[Data for the task]:
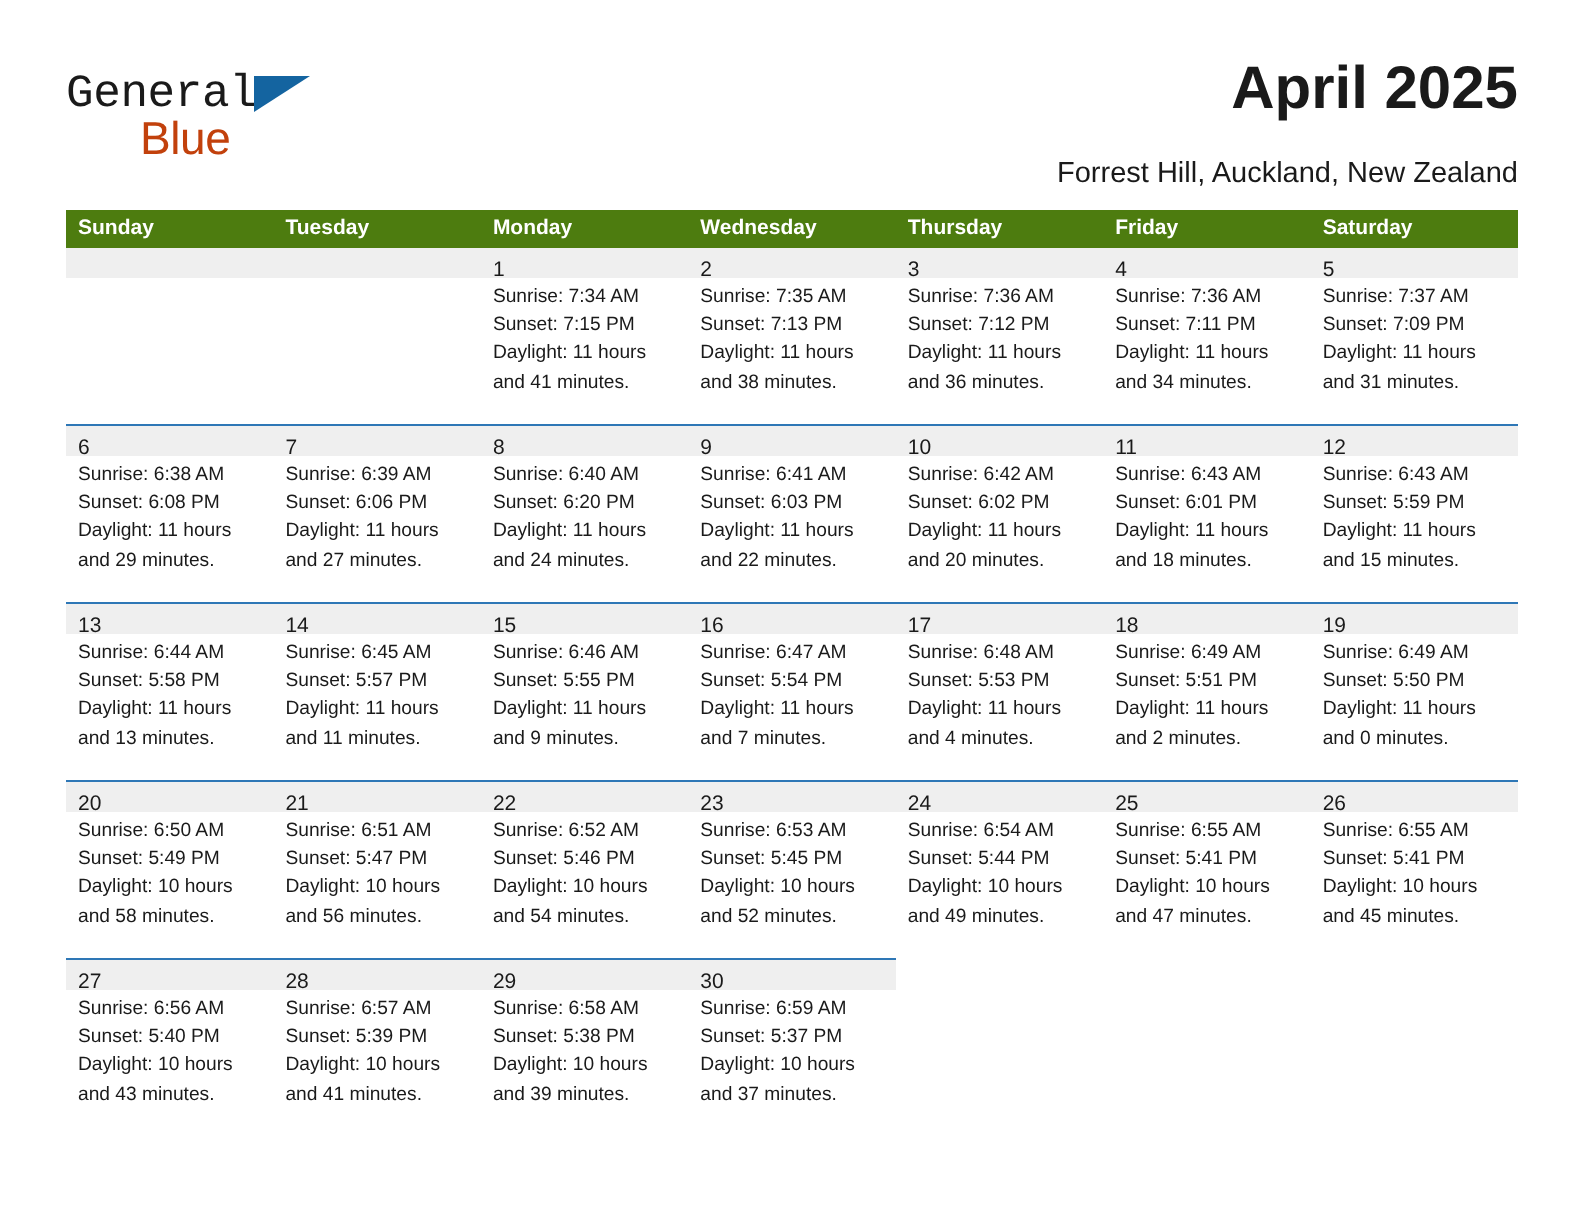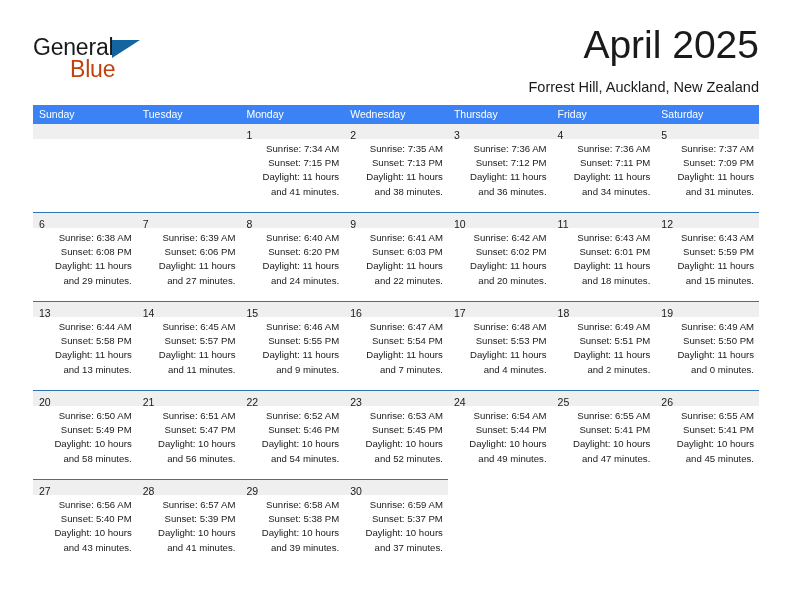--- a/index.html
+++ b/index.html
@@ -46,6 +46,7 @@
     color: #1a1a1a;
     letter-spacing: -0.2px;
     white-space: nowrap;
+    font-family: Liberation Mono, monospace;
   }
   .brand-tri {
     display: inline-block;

---

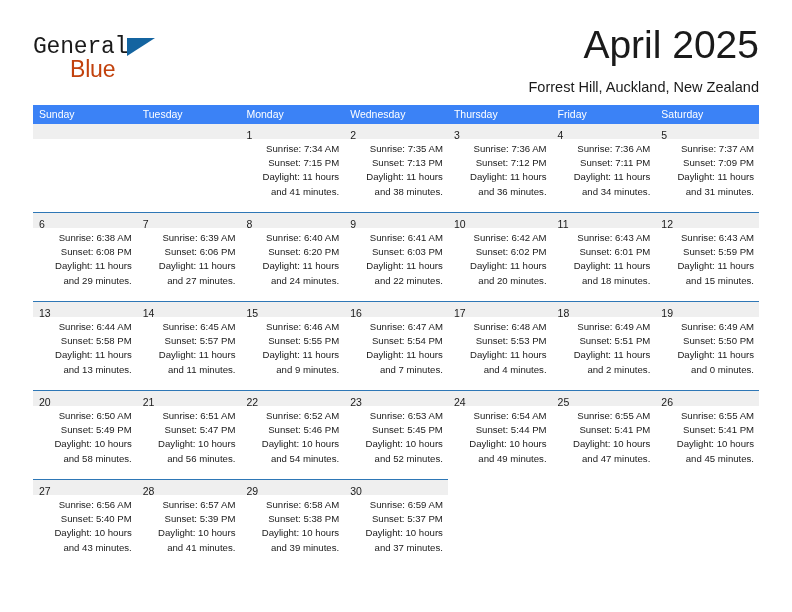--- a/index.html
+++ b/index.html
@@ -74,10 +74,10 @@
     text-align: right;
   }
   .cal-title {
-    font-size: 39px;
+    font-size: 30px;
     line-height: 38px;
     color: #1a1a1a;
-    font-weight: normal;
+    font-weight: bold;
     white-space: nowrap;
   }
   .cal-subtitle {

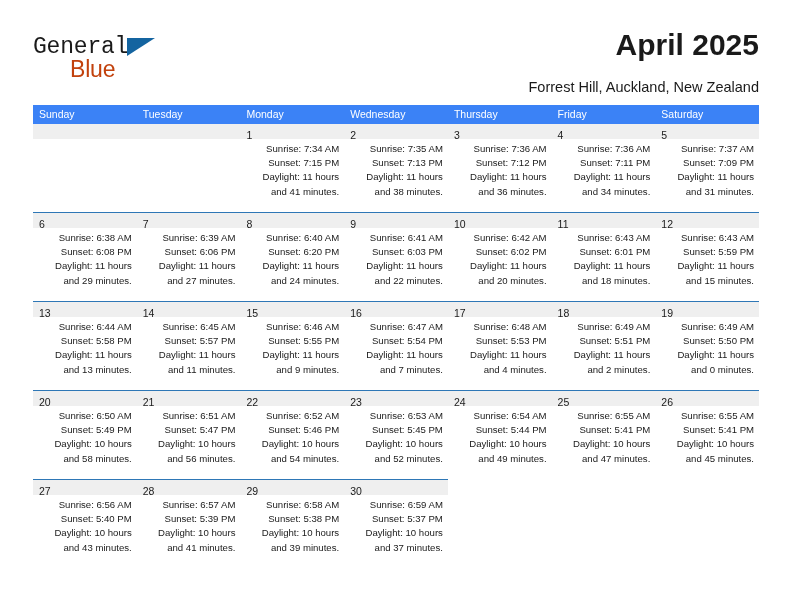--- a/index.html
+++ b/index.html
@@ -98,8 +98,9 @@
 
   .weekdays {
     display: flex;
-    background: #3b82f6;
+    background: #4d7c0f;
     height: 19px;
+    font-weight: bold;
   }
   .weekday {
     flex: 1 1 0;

[Your task]:
Your answer should be one number, the count of lines in the records that contain the word "background".

[Answer to this exercise]:
2